As you state, it would be a big advantage to give the interpreters the ability to examine the pre-stack data and let them recover the information that may have been lost in the stacking process. While it sounds interesting, and may be true for smaller land seismic data volumes, do you think the compute power and storage capacity is available for handling pre-stack data for large and complex offshore plays?

Absolutely. The more forward-looking companies, including service companies, have been computing or offering elastic inversion products for some time and have expanded their compute power as needed. Mostly they use angle stacks rather than the gathers directly because of the improvement in signal to noise from the stacking and also the reduction in data volume.

Do you really think the access of pre-stack data on workstations will benefit the interpreters in adding value to the interpretation of the seismic data? Even for the post-stack seismic data, many interpreters indulge in the practice of generating attributes by simply pressing buttons and using the default values in the parameter windows that show up. Such practices in no way result in optimized generation of attributes. Hence the question.

For the first part of your question just consider the shale or unconventional plays. Recent papers have indicated that high-quality, pre-stack data will be necessary in order to compute the subtle variations in reservoir properties necessary to identify sweet spots. Interpreters in these plays may be directing a team of experts in order to bring all the skills necessary to solve the problem.

Your second comment suggests that we are not training our interpreters well. In the end their goal should be a geologically consistent interpretation of the subsurface with a discussion of the uncertainty involved. To successfully do this they must understand the tools available to them and when to use them, including when to seek outside assistance.

Could you tell us where this is headed? Suppose we see large scale integration of pre-stack data processing and interpretation in the next few years – what do you think comes next?

I do see that pre-stack processing will become routine as will inclusion of anisotropic correction (VTI) in all of our processing. What's next? Attenuation is addressed occasionally today, but maybe we will learn how to use it in detail on a cycle by cycle basis to tell us more about subtle variations in reservoir properties.

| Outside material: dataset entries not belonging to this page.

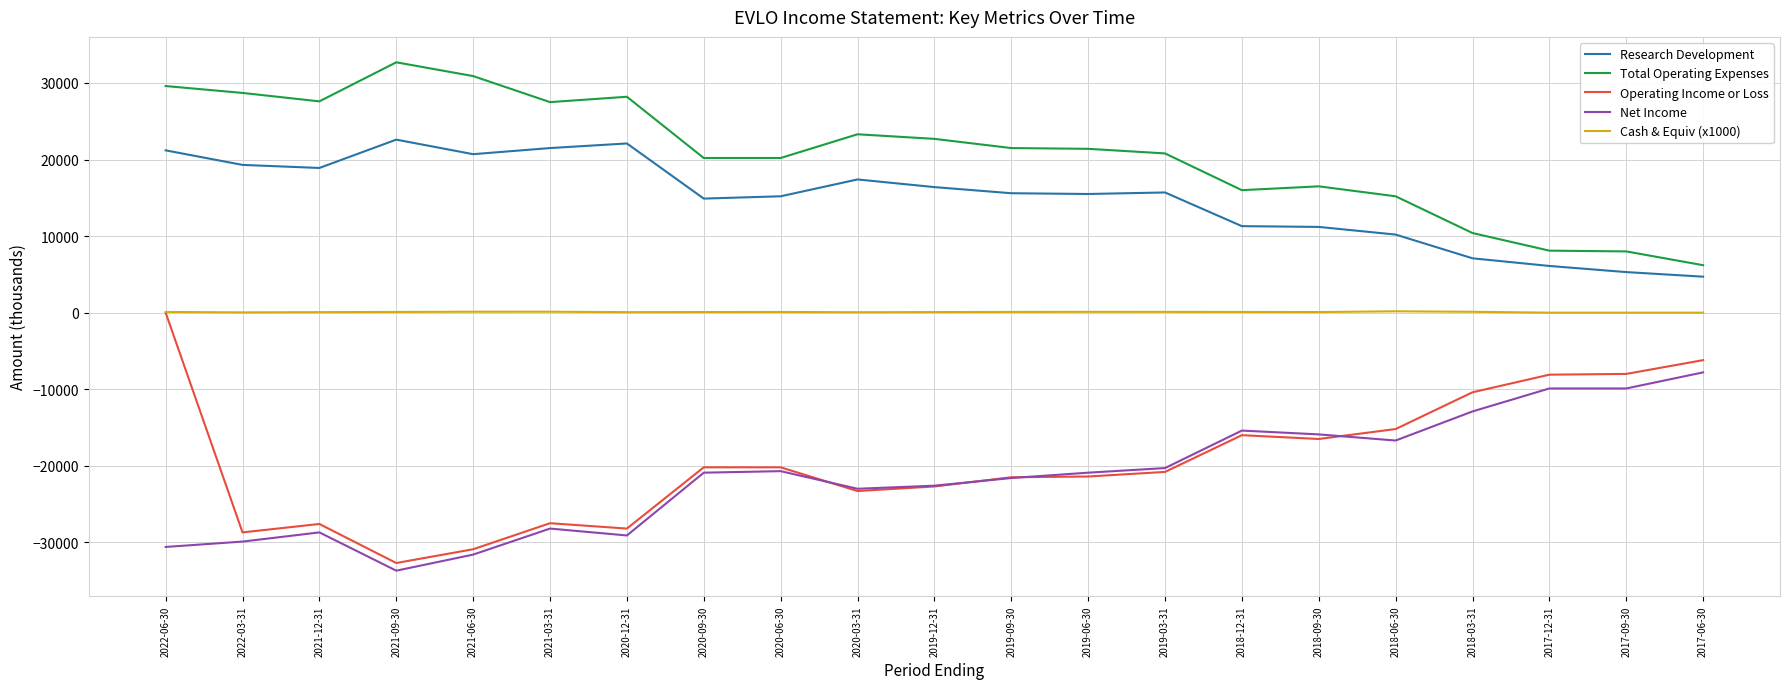

Which series has the widest spread of values?

Operating Income or Loss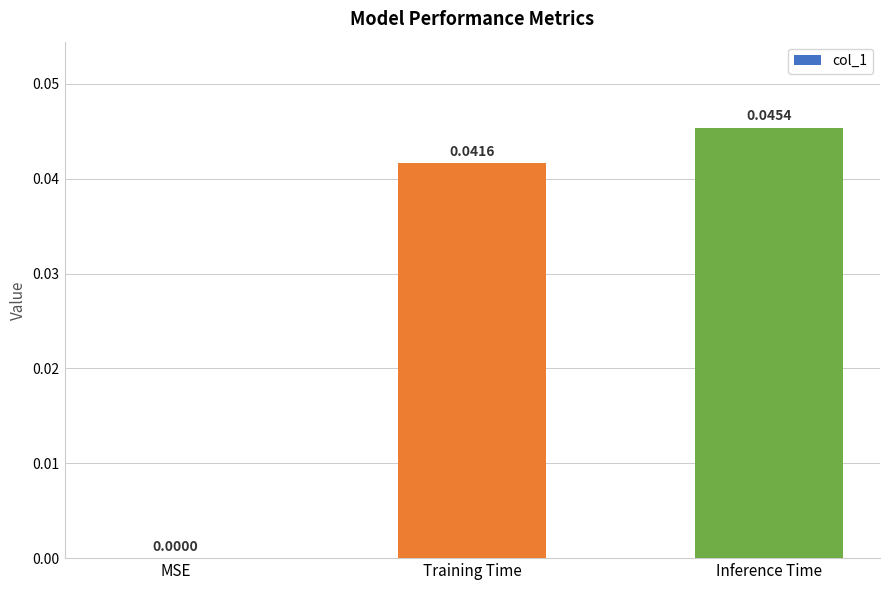

At which label is the value closest to 0?

MSE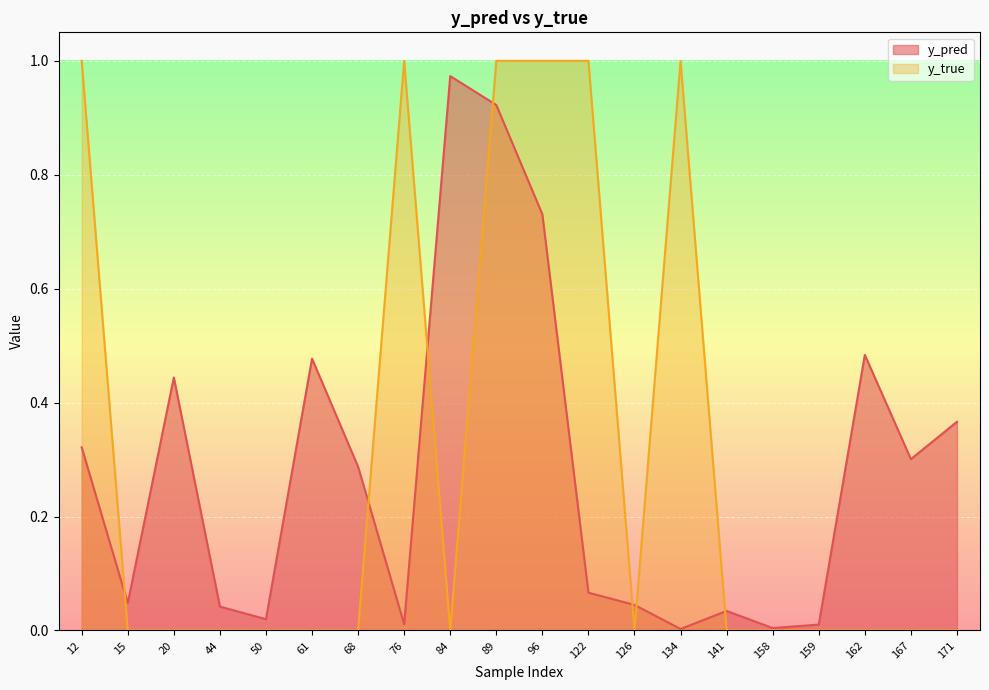

What is the total value across all series at 76?

1.0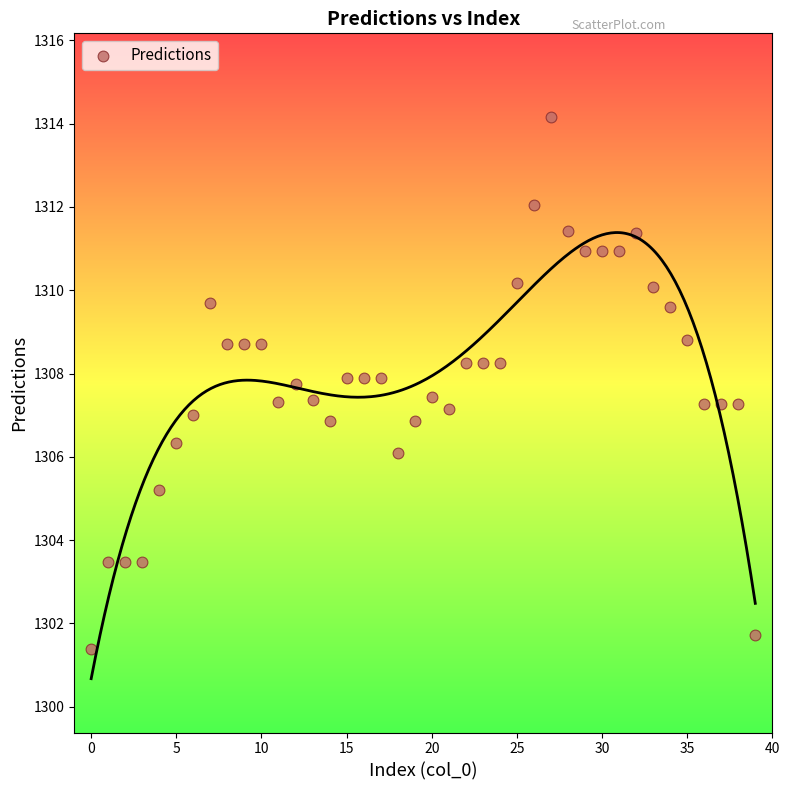

What is the range of Y values (max minus min)?

12.8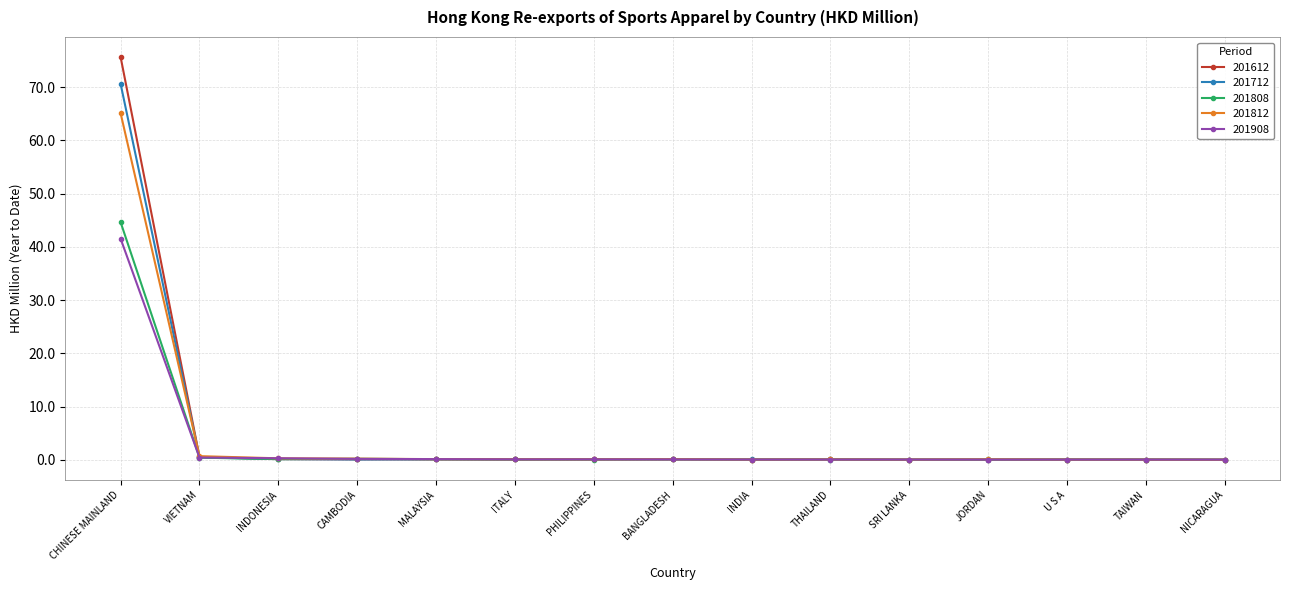

What is the difference between the second highest and minimum values in the 201712 series?

0.4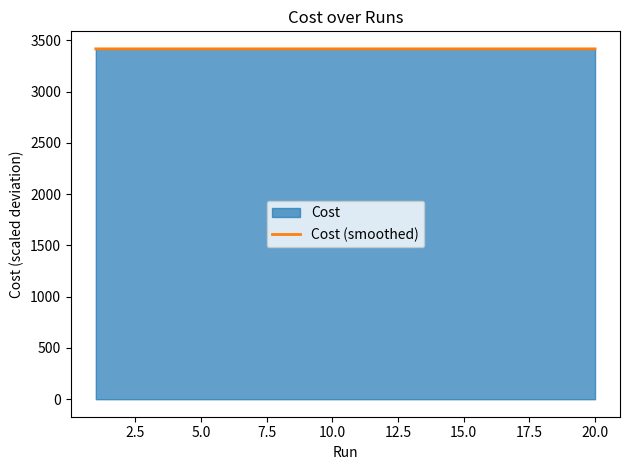

What is the highest value of the Cost (smoothed) series?

3417.4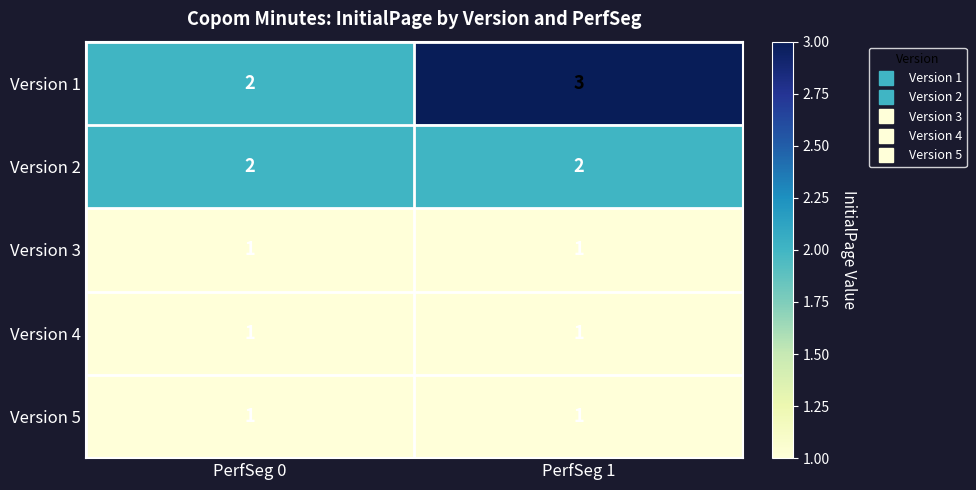

What is the spread (max minus min) of values at PerfSeg 1?

2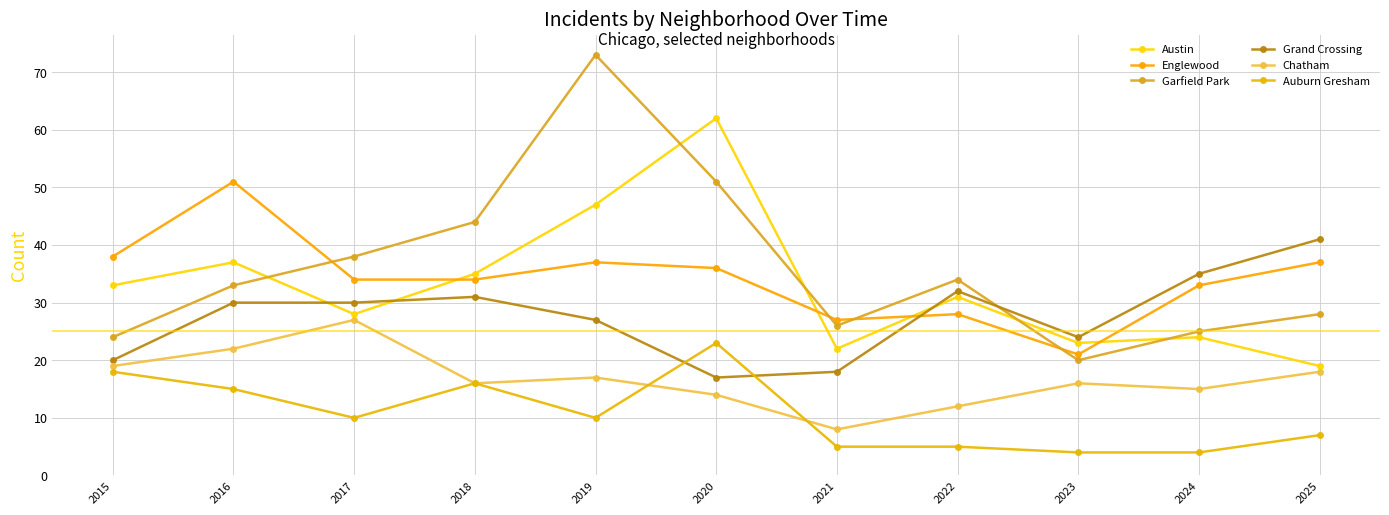

What is the difference between the second highest and minimum values in the Auburn Gresham series?

14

There are already examples of very special acquisitions (and necessary processing) to extract azimuthal properties and other detailed elastic properties and structures. You will see more of these.

On a different note, Marc, we all have a driving goal or goals in life. What has it been for you all along?

Doing geophysics or earth science is something I enjoy, but it is only a way of expressing my overall goals. 1) I like to figure out how things work and solve problems. It is natural to apply these goals to figuring out what is beneath our feet, but these drivers are with me in my everyday life as well. 2) Enjoyment of the outdoors is what first moved me toward geophysics from physics. Over the years I have been able to participate in some great field trips that have reinforced my love of nature and I still make an effort to get outdoors as much as possible. 3) In a variety of ways I try to make this world a better place. Since I like to teach, I visit middle schools (12 year olds) and talk about earth science (with demos) to encourage the students to pursue science and engineering, to have them meet a real scientist and to enrich the program offered by the school.

Finally, what message would you have for young entrants to our profession?

Try to learn from all of the people you encounter – even those you might disagree with. It is possible that they may enable you to expand your perspective. Also be sure to consider giving something back and in some way help others pursue their own goals.